**EXERCISE DESCRIPTION:** Copy the items word for word, starting with the first line and ending after the line that contains "For every layout".

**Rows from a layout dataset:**
.....

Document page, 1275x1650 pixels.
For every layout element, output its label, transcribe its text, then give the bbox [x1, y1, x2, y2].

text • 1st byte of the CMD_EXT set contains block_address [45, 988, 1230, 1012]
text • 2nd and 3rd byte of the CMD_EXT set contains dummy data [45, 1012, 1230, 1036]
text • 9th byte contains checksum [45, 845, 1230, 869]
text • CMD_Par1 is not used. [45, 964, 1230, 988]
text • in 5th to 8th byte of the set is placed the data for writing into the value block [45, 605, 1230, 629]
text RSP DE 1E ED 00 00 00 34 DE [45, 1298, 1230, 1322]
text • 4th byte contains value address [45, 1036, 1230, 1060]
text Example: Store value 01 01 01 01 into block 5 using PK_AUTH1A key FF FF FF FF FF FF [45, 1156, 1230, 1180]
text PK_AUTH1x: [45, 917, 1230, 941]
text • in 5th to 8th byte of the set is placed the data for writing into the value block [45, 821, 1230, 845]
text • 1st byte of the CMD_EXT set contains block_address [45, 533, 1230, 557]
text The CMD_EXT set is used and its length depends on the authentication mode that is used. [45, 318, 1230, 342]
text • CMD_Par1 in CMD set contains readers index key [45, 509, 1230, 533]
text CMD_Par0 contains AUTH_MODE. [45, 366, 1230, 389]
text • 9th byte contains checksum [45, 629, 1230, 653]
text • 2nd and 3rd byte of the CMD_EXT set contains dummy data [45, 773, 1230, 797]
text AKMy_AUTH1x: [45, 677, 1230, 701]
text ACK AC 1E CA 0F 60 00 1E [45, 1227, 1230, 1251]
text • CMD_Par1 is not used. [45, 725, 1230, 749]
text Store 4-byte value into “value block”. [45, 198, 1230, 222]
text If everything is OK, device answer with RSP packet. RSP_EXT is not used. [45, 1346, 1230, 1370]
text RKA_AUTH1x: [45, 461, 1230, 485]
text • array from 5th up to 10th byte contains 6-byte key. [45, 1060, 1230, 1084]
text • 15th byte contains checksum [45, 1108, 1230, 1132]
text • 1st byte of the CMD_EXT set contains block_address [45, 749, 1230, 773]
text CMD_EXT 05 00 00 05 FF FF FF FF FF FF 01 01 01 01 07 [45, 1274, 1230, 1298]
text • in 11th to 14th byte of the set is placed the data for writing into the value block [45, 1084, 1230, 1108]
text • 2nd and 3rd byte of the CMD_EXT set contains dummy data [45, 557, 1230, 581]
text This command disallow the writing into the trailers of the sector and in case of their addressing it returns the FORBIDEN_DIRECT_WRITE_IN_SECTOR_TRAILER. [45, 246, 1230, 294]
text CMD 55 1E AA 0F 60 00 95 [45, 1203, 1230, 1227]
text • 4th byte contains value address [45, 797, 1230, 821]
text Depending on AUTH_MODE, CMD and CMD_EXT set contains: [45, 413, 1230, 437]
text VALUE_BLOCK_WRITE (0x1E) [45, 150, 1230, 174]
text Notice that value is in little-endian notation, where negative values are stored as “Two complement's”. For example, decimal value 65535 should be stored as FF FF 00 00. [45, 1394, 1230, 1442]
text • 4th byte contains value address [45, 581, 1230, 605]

.....

**FINAL ANSWER:**
Document page, 1275x1650 pixels.
For every layout element, output its label, transcribe its text, then give the bbox [x1, y1, x2, y2].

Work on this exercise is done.